Oregon’s Logging Industry Has Helped Shape the State We Know Today
Oregon logging has a long history, dating back to before the state was even part of the union. When the pioneers reached Oregon, they found abundant old-growth forests with timber that had never been cut. Eager entrepreneurs were drawn to the vast forests, looking to make their fortunes off the huge demand for lumber that the gold rush had produced.
There is over 150 years of history in the wood products industry in Oregon, beginning with the first established sawmill built west of the Mississippi River in 1827 near Fort Vancouver. In 1849, wealthy farmers began to build homes of sawed lumber instead of residing in log cabins, and the lumber industry began to take off. By 1900, the lumber industry assumed a major role in the state’s economy.
Here are 4 facts about Oregon’s logging history and industry that you probably didn’t know.
1. Many Logging Companies Migrated to Oregon From Other Parts of the Country
Before Oregon logging was as established as it is today, most of the lumber produced in the United States was sourced first from northeastern states and then later the Great Lakes region. When the Hudson’s Bay Company built the first water-powered sawmill in the region in Fort Vancouver, it kicked off the start of a brand-new trade.
As the forests of the Midwest began to thin out, lumber companies began to set their sights on the farther-off forests of British Columbia, Washington, and, of course, Oregon.
Charles Axel Smith was one of the first such tycoons to stake his claim, following the example of earlier lumber suppliers and setting up a brand-new mill on Coos Bay in 1908. From that point on, more and more companies began to open their own mills along the Oregon coast.
2. Oregon Enacted the First Set of State Laws Governing Forestry
With so much invested personally and financially in the state forests, it’s no surprise that Oregonians are concerned with their conservation. Knowing how important trees were to the state’s livelihood, Oregon was the very first state to write legislation specifically governing the harvesting of lumber.
The State Forestry Department, along with a new Board of Forestry and a State Forester, was created in 1911 in an effort to minimize the problem of forest fires. Years later, The Oregon Forest Practices Act was enacted in 1971 to set the standard for all commercial activities involving Oregon’s forests. The laws cover management, harvesting, and reforestation, all falling under the purview of the state Board of Forestry.
3. Oregon Retains Nearly 92 Percent of The Forest That Covered the State in 1850
This is a testament to the commitment Oregonians made to the long-term survival of the forests and the important resources they provide. It may have taken some time and mistakes for the industry to learn how to take care of the forests properly, but this speaks to their early awareness that this resource was not immune to greed and over production. Within the industry, it was shown from the northeast to the midwest that if there were no rules set in place, logging could wipe out whole forests and ecosystems within years.
4. Oregon’s Logging Industry Employs Nearly 60,000 People in the State
Forest related employment in Oregon totaled 61,100 in 2017, which accounted for 3 percent of Oregon’s workforce.
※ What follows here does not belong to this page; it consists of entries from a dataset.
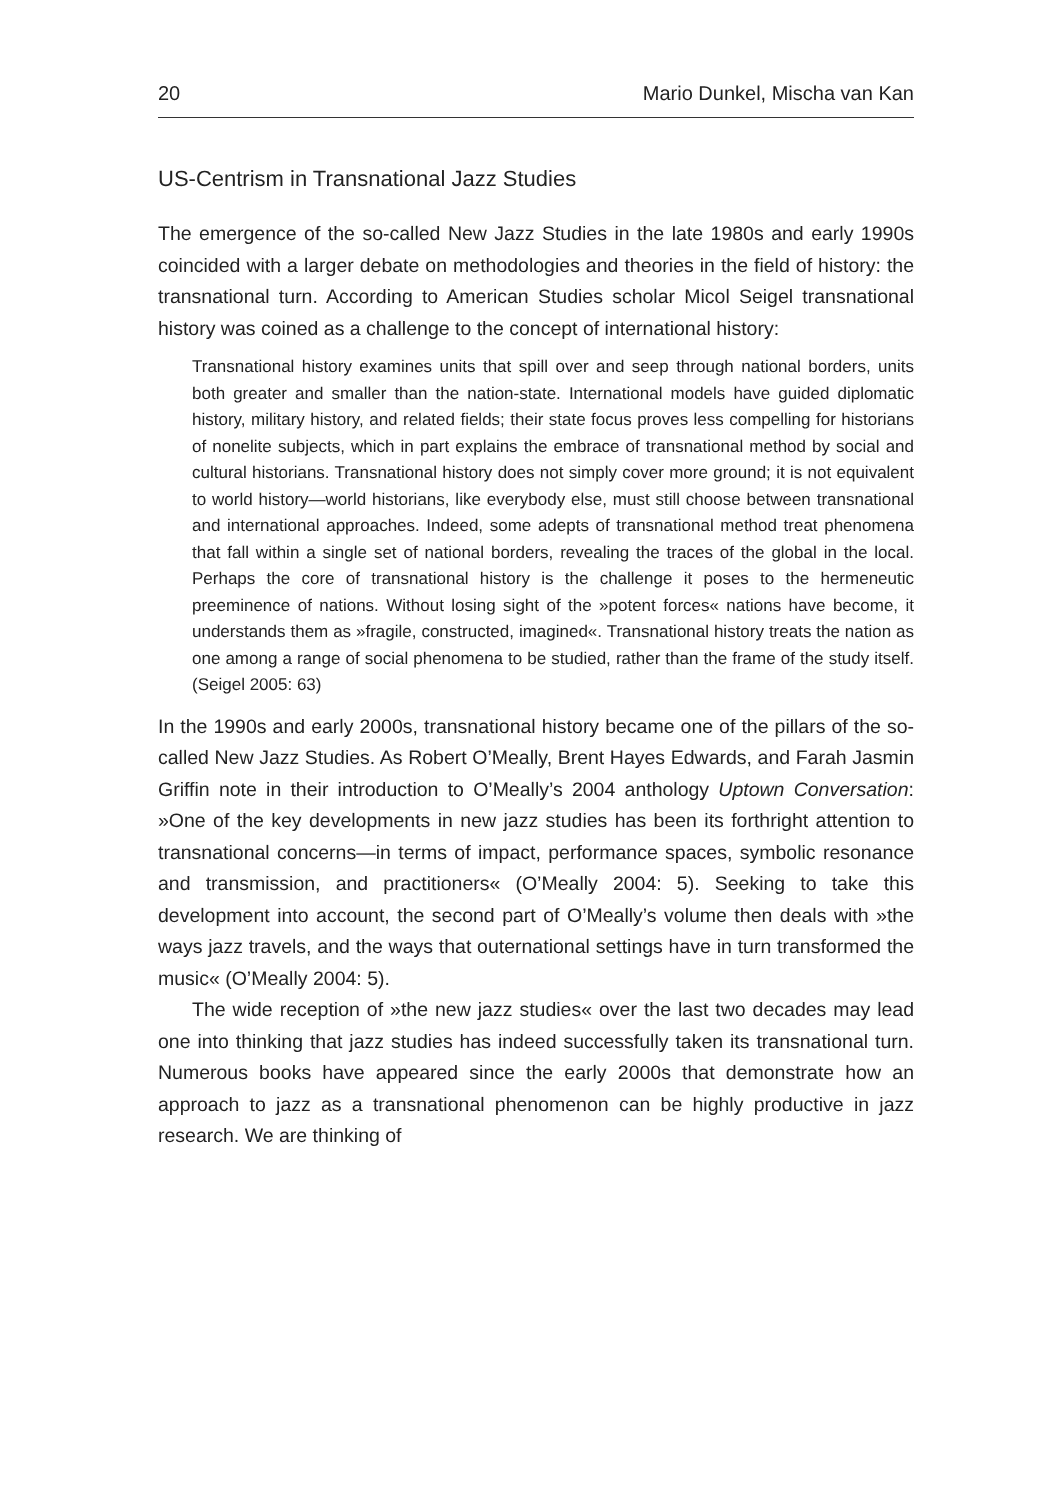20 Mario Dunkel, Mischa van Kan
US-Centrism in Transnational Jazz Studies
The emergence of the so-called New Jazz Studies in the late 1980s and early 1990s coincided with a larger debate on methodologies and theories in the field of history: the transnational turn. According to American Studies scholar Micol Seigel transnational history was coined as a challenge to the concept of international history:
Transnational history examines units that spill over and seep through national borders, units both greater and smaller than the nation-state. International models have guided diplomatic history, military history, and related fields; their state focus proves less compelling for historians of nonelite subjects, which in part explains the embrace of transnational method by social and cultural historians. Transnational history does not simply cover more ground; it is not equivalent to world history—world historians, like everybody else, must still choose between transnational and international approaches. Indeed, some adepts of transnational method treat phenomena that fall within a single set of national borders, revealing the traces of the global in the local. Perhaps the core of transnational history is the challenge it poses to the hermeneutic preeminence of nations. Without losing sight of the »potent forces« nations have become, it understands them as »fragile, constructed, imagined«. Transnational history treats the nation as one among a range of social phenomena to be studied, rather than the frame of the study itself. (Seigel 2005: 63)
In the 1990s and early 2000s, transnational history became one of the pillars of the so-called New Jazz Studies. As Robert O’Meally, Brent Hayes Edwards, and Farah Jasmin Griffin note in their introduction to O’Meally’s 2004 anthology Uptown Conversation: »One of the key developments in new jazz studies has been its forthright attention to transnational concerns—in terms of impact, performance spaces, symbolic resonance and transmission, and practitioners« (O’Meally 2004: 5). Seeking to take this development into account, the second part of O’Meally’s volume then deals with »the ways jazz travels, and the ways that outernational settings have in turn transformed the music« (O’Meally 2004: 5).
The wide reception of »the new jazz studies« over the last two decades may lead one into thinking that jazz studies has indeed successfully taken its transnational turn. Numerous books have appeared since the early 2000s that demonstrate how an approach to jazz as a transnational phenomenon can be highly productive in jazz research. We are thinking of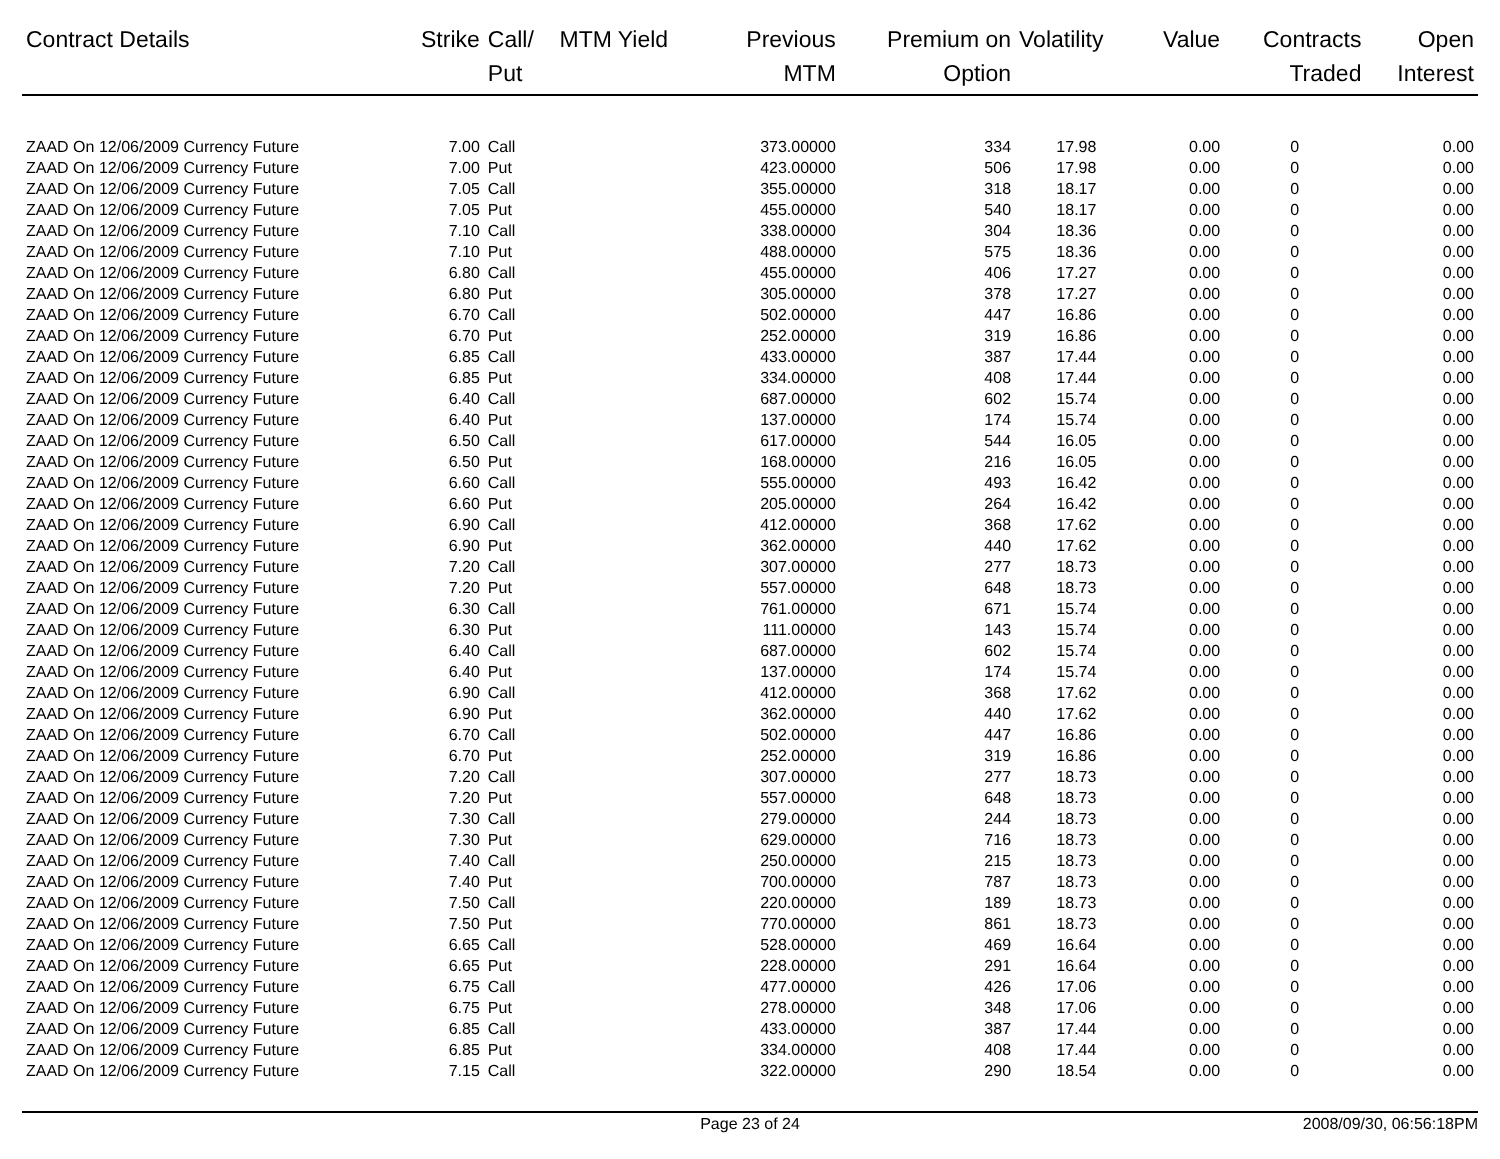| Contract Details | Strike | Call/ Put | MTM Yield | Previous MTM | Premium on Option | Volatility | Value | Contracts Traded | Open Interest |
| --- | --- | --- | --- | --- | --- | --- | --- | --- | --- |
| ZAAD On 12/06/2009 Currency Future | 7.00 | Call | | 373.00000 | 334 | 17.98 | 0.00 | 0 | 0.00 |
| ZAAD On 12/06/2009 Currency Future | 7.00 | Put | | 423.00000 | 506 | 17.98 | 0.00 | 0 | 0.00 |
| ZAAD On 12/06/2009 Currency Future | 7.05 | Call | | 355.00000 | 318 | 18.17 | 0.00 | 0 | 0.00 |
| ZAAD On 12/06/2009 Currency Future | 7.05 | Put | | 455.00000 | 540 | 18.17 | 0.00 | 0 | 0.00 |
| ZAAD On 12/06/2009 Currency Future | 7.10 | Call | | 338.00000 | 304 | 18.36 | 0.00 | 0 | 0.00 |
| ZAAD On 12/06/2009 Currency Future | 7.10 | Put | | 488.00000 | 575 | 18.36 | 0.00 | 0 | 0.00 |
| ZAAD On 12/06/2009 Currency Future | 6.80 | Call | | 455.00000 | 406 | 17.27 | 0.00 | 0 | 0.00 |
| ZAAD On 12/06/2009 Currency Future | 6.80 | Put | | 305.00000 | 378 | 17.27 | 0.00 | 0 | 0.00 |
| ZAAD On 12/06/2009 Currency Future | 6.70 | Call | | 502.00000 | 447 | 16.86 | 0.00 | 0 | 0.00 |
| ZAAD On 12/06/2009 Currency Future | 6.70 | Put | | 252.00000 | 319 | 16.86 | 0.00 | 0 | 0.00 |
| ZAAD On 12/06/2009 Currency Future | 6.85 | Call | | 433.00000 | 387 | 17.44 | 0.00 | 0 | 0.00 |
| ZAAD On 12/06/2009 Currency Future | 6.85 | Put | | 334.00000 | 408 | 17.44 | 0.00 | 0 | 0.00 |
| ZAAD On 12/06/2009 Currency Future | 6.40 | Call | | 687.00000 | 602 | 15.74 | 0.00 | 0 | 0.00 |
| ZAAD On 12/06/2009 Currency Future | 6.40 | Put | | 137.00000 | 174 | 15.74 | 0.00 | 0 | 0.00 |
| ZAAD On 12/06/2009 Currency Future | 6.50 | Call | | 617.00000 | 544 | 16.05 | 0.00 | 0 | 0.00 |
| ZAAD On 12/06/2009 Currency Future | 6.50 | Put | | 168.00000 | 216 | 16.05 | 0.00 | 0 | 0.00 |
| ZAAD On 12/06/2009 Currency Future | 6.60 | Call | | 555.00000 | 493 | 16.42 | 0.00 | 0 | 0.00 |
| ZAAD On 12/06/2009 Currency Future | 6.60 | Put | | 205.00000 | 264 | 16.42 | 0.00 | 0 | 0.00 |
| ZAAD On 12/06/2009 Currency Future | 6.90 | Call | | 412.00000 | 368 | 17.62 | 0.00 | 0 | 0.00 |
| ZAAD On 12/06/2009 Currency Future | 6.90 | Put | | 362.00000 | 440 | 17.62 | 0.00 | 0 | 0.00 |
| ZAAD On 12/06/2009 Currency Future | 7.20 | Call | | 307.00000 | 277 | 18.73 | 0.00 | 0 | 0.00 |
| ZAAD On 12/06/2009 Currency Future | 7.20 | Put | | 557.00000 | 648 | 18.73 | 0.00 | 0 | 0.00 |
| ZAAD On 12/06/2009 Currency Future | 6.30 | Call | | 761.00000 | 671 | 15.74 | 0.00 | 0 | 0.00 |
| ZAAD On 12/06/2009 Currency Future | 6.30 | Put | | 111.00000 | 143 | 15.74 | 0.00 | 0 | 0.00 |
| ZAAD On 12/06/2009 Currency Future | 6.40 | Call | | 687.00000 | 602 | 15.74 | 0.00 | 0 | 0.00 |
| ZAAD On 12/06/2009 Currency Future | 6.40 | Put | | 137.00000 | 174 | 15.74 | 0.00 | 0 | 0.00 |
| ZAAD On 12/06/2009 Currency Future | 6.90 | Call | | 412.00000 | 368 | 17.62 | 0.00 | 0 | 0.00 |
| ZAAD On 12/06/2009 Currency Future | 6.90 | Put | | 362.00000 | 440 | 17.62 | 0.00 | 0 | 0.00 |
| ZAAD On 12/06/2009 Currency Future | 6.70 | Call | | 502.00000 | 447 | 16.86 | 0.00 | 0 | 0.00 |
| ZAAD On 12/06/2009 Currency Future | 6.70 | Put | | 252.00000 | 319 | 16.86 | 0.00 | 0 | 0.00 |
| ZAAD On 12/06/2009 Currency Future | 7.20 | Call | | 307.00000 | 277 | 18.73 | 0.00 | 0 | 0.00 |
| ZAAD On 12/06/2009 Currency Future | 7.20 | Put | | 557.00000 | 648 | 18.73 | 0.00 | 0 | 0.00 |
| ZAAD On 12/06/2009 Currency Future | 7.30 | Call | | 279.00000 | 244 | 18.73 | 0.00 | 0 | 0.00 |
| ZAAD On 12/06/2009 Currency Future | 7.30 | Put | | 629.00000 | 716 | 18.73 | 0.00 | 0 | 0.00 |
| ZAAD On 12/06/2009 Currency Future | 7.40 | Call | | 250.00000 | 215 | 18.73 | 0.00 | 0 | 0.00 |
| ZAAD On 12/06/2009 Currency Future | 7.40 | Put | | 700.00000 | 787 | 18.73 | 0.00 | 0 | 0.00 |
| ZAAD On 12/06/2009 Currency Future | 7.50 | Call | | 220.00000 | 189 | 18.73 | 0.00 | 0 | 0.00 |
| ZAAD On 12/06/2009 Currency Future | 7.50 | Put | | 770.00000 | 861 | 18.73 | 0.00 | 0 | 0.00 |
| ZAAD On 12/06/2009 Currency Future | 6.65 | Call | | 528.00000 | 469 | 16.64 | 0.00 | 0 | 0.00 |
| ZAAD On 12/06/2009 Currency Future | 6.65 | Put | | 228.00000 | 291 | 16.64 | 0.00 | 0 | 0.00 |
| ZAAD On 12/06/2009 Currency Future | 6.75 | Call | | 477.00000 | 426 | 17.06 | 0.00 | 0 | 0.00 |
| ZAAD On 12/06/2009 Currency Future | 6.75 | Put | | 278.00000 | 348 | 17.06 | 0.00 | 0 | 0.00 |
| ZAAD On 12/06/2009 Currency Future | 6.85 | Call | | 433.00000 | 387 | 17.44 | 0.00 | 0 | 0.00 |
| ZAAD On 12/06/2009 Currency Future | 6.85 | Put | | 334.00000 | 408 | 17.44 | 0.00 | 0 | 0.00 |
| ZAAD On 12/06/2009 Currency Future | 7.15 | Call | | 322.00000 | 290 | 18.54 | 0.00 | 0 | 0.00 |
Page 23 of 24 2008/09/30, 06:56:18PM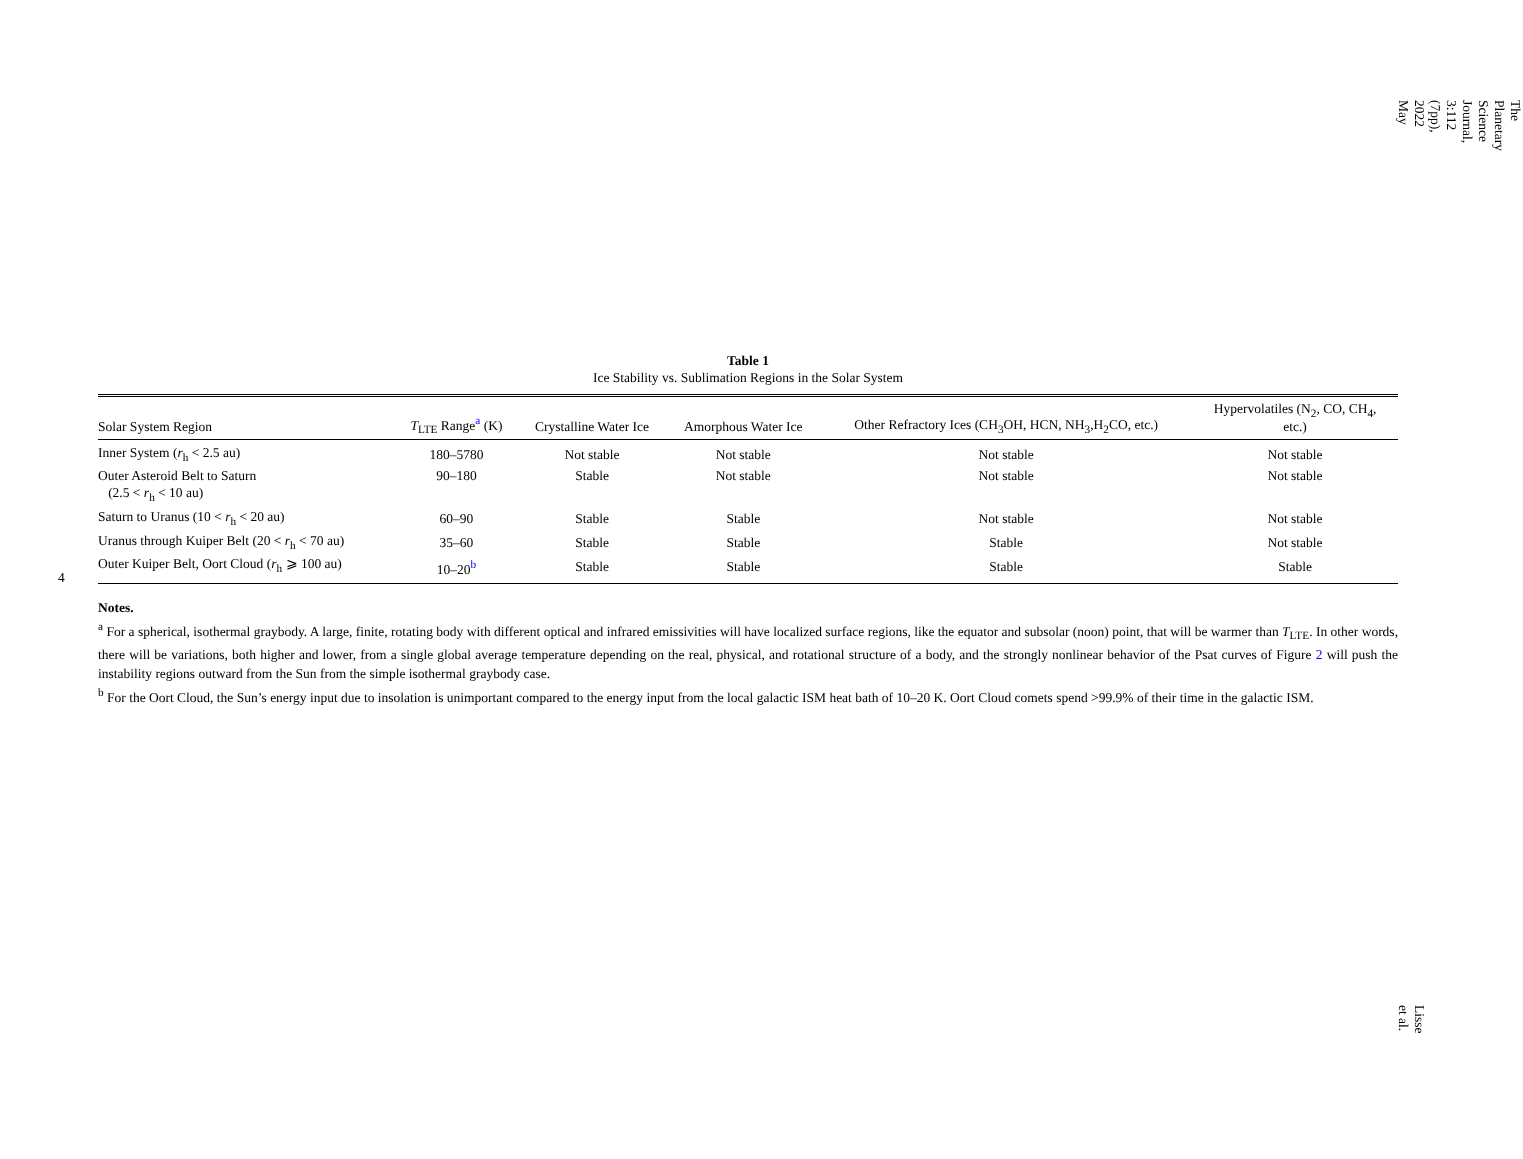4
Table 1
Ice Stability vs. Sublimation Regions in the Solar System
| Solar System Region | T<sub>LTE</sub> Range<sup>a</sup> (K) | Crystalline Water Ice | Amorphous Water Ice | Other Refractory Ices (CH<sub>3</sub>OH, HCN, NH<sub>3</sub>,H<sub>2</sub>CO, etc.) | Hypervolatiles (N<sub>2</sub>, CO, CH<sub>4</sub>, etc.) |
| --- | --- | --- | --- | --- | --- |
| Inner System ( r<sub>h</sub> < 2.5 au) | 180–5780 | Not stable | Not stable | Not stable | Not stable |
| Outer Asteroid Belt to Saturn (2.5 < r<sub>h</sub> < 10 au) | 90–180 | Stable | Not stable | Not stable | Not stable |
| Saturn to Uranus (10 < r<sub>h</sub> < 20 au) | 60–90 | Stable | Stable | Not stable | Not stable |
| Uranus through Kuiper Belt (20 < r<sub>h</sub> < 70 au) | 35–60 | Stable | Stable | Stable | Not stable |
| Outer Kuiper Belt, Oort Cloud ( r<sub>h</sub> ⩾ 100 au) | 10–20<sup>b</sup> | Stable | Stable | Stable | Stable |
Notes.
<sup>a</sup> For a spherical, isothermal graybody. A large, finite, rotating body with different optical and infrared emissivities will have localized surface regions, like the equator and subsolar (noon) point, that will be warmer than T<sub>LTE</sub>. In other words, there will be variations, both higher and lower, from a single global average temperature depending on the real, physical, and rotational structure of a body, and the strongly nonlinear behavior of the Psat curves of Figure 2 will push the instability regions outward from the Sun from the simple isothermal graybody case.
<sup>b</sup> For the Oort Cloud, the Sun’s energy input due to insolation is unimportant compared to the energy input from the local galactic ISM heat bath of 10–20 K. Oort Cloud comets spend >99.9% of their time in the galactic ISM.
The Planetary Science Journal, 3:112 (7pp), 2022 May
Lisse et al.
Employment was in slow decline between 2005 and 2009 due to the recession and has since leveled off. The total number can vary depending on the season, but much of the work is done both in the trees and in the mills producing goods and services from logging.
These jobs are through both federal and state organizations, as well as private companies invested in the logging industry.
How Can Agents Utilize This Information About Oregon’s Logging History?
You’re probably wondering what you’ll do with this new information and how you can utilize it. Information like this can be useful “informative ammo” when you’re networking, working with a client, or even looking to cater to a new audience. The logging and wood industry employs 3% of the state which can be useful if you work in a market near a mill or forest system that feeds the logging industry.